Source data
## Begin

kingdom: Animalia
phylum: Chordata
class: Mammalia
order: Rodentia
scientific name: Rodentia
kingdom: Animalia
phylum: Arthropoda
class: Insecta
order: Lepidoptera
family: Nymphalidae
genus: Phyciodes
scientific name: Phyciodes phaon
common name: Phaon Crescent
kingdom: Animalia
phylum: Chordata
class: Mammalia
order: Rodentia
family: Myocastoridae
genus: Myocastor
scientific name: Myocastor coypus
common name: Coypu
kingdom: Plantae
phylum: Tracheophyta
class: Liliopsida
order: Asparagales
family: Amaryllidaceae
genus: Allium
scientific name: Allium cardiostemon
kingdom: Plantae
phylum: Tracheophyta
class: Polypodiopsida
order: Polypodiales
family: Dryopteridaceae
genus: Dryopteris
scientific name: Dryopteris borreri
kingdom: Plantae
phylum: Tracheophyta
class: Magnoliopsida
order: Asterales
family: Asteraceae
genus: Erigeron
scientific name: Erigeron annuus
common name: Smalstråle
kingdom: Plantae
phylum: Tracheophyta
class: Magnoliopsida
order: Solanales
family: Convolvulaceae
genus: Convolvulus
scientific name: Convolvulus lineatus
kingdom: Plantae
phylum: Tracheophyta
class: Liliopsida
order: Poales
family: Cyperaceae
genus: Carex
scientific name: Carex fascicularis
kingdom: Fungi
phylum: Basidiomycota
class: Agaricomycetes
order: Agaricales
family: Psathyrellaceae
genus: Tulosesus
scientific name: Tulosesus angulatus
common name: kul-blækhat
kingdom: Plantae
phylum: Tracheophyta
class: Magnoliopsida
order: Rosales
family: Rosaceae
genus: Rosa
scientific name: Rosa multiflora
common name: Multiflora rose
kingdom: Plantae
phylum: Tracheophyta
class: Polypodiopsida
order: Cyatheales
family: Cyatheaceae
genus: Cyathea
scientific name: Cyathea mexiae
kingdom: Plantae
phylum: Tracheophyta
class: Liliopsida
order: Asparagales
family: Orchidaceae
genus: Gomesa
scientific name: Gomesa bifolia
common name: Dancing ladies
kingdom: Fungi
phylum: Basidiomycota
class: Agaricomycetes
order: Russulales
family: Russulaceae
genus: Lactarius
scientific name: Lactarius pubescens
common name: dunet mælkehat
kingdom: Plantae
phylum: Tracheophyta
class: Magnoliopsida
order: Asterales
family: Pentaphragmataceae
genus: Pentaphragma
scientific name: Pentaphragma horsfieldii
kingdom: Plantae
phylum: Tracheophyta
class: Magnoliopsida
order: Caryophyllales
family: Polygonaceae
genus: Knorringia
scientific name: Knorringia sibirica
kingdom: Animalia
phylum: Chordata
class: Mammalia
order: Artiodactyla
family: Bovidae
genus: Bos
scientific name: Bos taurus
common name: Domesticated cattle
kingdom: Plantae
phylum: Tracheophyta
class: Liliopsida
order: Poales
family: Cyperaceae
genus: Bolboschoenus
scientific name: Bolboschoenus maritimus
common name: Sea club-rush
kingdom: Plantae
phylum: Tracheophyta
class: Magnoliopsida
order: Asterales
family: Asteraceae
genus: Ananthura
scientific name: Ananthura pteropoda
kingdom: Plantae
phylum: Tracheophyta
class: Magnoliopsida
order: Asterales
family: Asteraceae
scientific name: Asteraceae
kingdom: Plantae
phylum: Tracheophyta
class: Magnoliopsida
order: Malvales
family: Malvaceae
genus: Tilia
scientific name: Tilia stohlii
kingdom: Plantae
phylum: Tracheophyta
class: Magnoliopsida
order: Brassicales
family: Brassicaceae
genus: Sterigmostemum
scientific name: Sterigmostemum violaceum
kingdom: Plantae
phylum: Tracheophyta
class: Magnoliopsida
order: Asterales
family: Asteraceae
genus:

## End

• Written problem: Reproduce every line of the items above without any change.

• Output of the exercise:
kingdom: Animalia
phylum: Chordata
class: Mammalia
order: Rodentia
scientific name: Rodentia
kingdom: Animalia
phylum: Arthropoda
class: Insecta
order: Lepidoptera
family: Nymphalidae
genus: Phyciodes
scientific name: Phyciodes phaon
common name: Phaon Crescent
kingdom: Animalia
phylum: Chordata
class: Mammalia
order: Rodentia
family: Myocastoridae
genus: Myocastor
scientific name: Myocastor coypus
common name: Coypu
kingdom: Plantae
phylum: Tracheophyta
class: Liliopsida
order: Asparagales
family: Amaryllidaceae
genus: Allium
scientific name: Allium cardiostemon
kingdom: Plantae
phylum: Tracheophyta
class: Polypodiopsida
order: Polypodiales
family: Dryopteridaceae
genus: Dryopteris
scientific name: Dryopteris borreri
kingdom: Plantae
phylum: Tracheophyta
class: Magnoliopsida
order: Asterales
family: Asteraceae
genus: Erigeron
scientific name: Erigeron annuus
common name: Smalstråle
kingdom: Plantae
phylum: Tracheophyta
class: Magnoliopsida
order: Solanales
family: Convolvulaceae
genus: Convolvulus
scientific name: Convolvulus lineatus
kingdom: Plantae
phylum: Tracheophyta
class: Liliopsida
order: Poales
family: Cyperaceae
genus: Carex
scientific name: Carex fascicularis
kingdom: Fungi
phylum: Basidiomycota
class: Agaricomycetes
order: Agaricales
family: Psathyrellaceae
genus: Tulosesus
scientific name: Tulosesus angulatus
common name: kul-blækhat
kingdom: Plantae
phylum: Tracheophyta
class: Magnoliopsida
order: Rosales
family: Rosaceae
genus: Rosa
scientific name: Rosa multiflora
common name: Multiflora rose
kingdom: Plantae
phylum: Tracheophyta
class: Polypodiopsida
order: Cyatheales
family: Cyatheaceae
genus: Cyathea
scientific name: Cyathea mexiae
kingdom: Plantae
phylum: Tracheophyta
class: Liliopsida
order: Asparagales
family: Orchidaceae
genus: Gomesa
scientific name: Gomesa bifolia
common name: Dancing ladies
kingdom: Fungi
phylum: Basidiomycota
class: Agaricomycetes
order: Russulales
family: Russulaceae
genus: Lactarius
scientific name: Lactarius pubescens
common name: dunet mælkehat
kingdom: Plantae
phylum: Tracheophyta
class: Magnoliopsida
order: Asterales
family: Pentaphragmataceae
genus: Pentaphragma
scientific name: Pentaphragma horsfieldii
kingdom: Plantae
phylum: Tracheophyta
class: Magnoliopsida
order: Caryophyllales
family: Polygonaceae
genus: Knorringia
scientific name: Knorringia sibirica
kingdom: Animalia
phylum: Chordata
class: Mammalia
order: Artiodactyla
family: Bovidae
genus: Bos
scientific name: Bos taurus
common name: Domesticated cattle
kingdom: Plantae
phylum: Tracheophyta
class: Liliopsida
order: Poales
family: Cyperaceae
genus: Bolboschoenus
scientific name: Bolboschoenus maritimus
common name: Sea club-rush
kingdom: Plantae
phylum: Tracheophyta
class: Magnoliopsida
order: Asterales
family: Asteraceae
genus: Ananthura
scientific name: Ananthura pteropoda
kingdom: Plantae
phylum: Tracheophyta
class: Magnoliopsida
order: Asterales
family: Asteraceae
scientific name: Asteraceae
kingdom: Plantae
phylum: Tracheophyta
class: Magnoliopsida
order: Malvales
family: Malvaceae
genus: Tilia
scientific name: Tilia stohlii
kingdom: Plantae
phylum: Tracheophyta
class: Magnoliopsida
order: Brassicales
family: Brassicaceae
genus: Sterigmostemum
scientific name: Sterigmostemum violaceum
kingdom: Plantae
phylum: Tracheophyta
class: Magnoliopsida
order: Asterales
family: Asteraceae
genus:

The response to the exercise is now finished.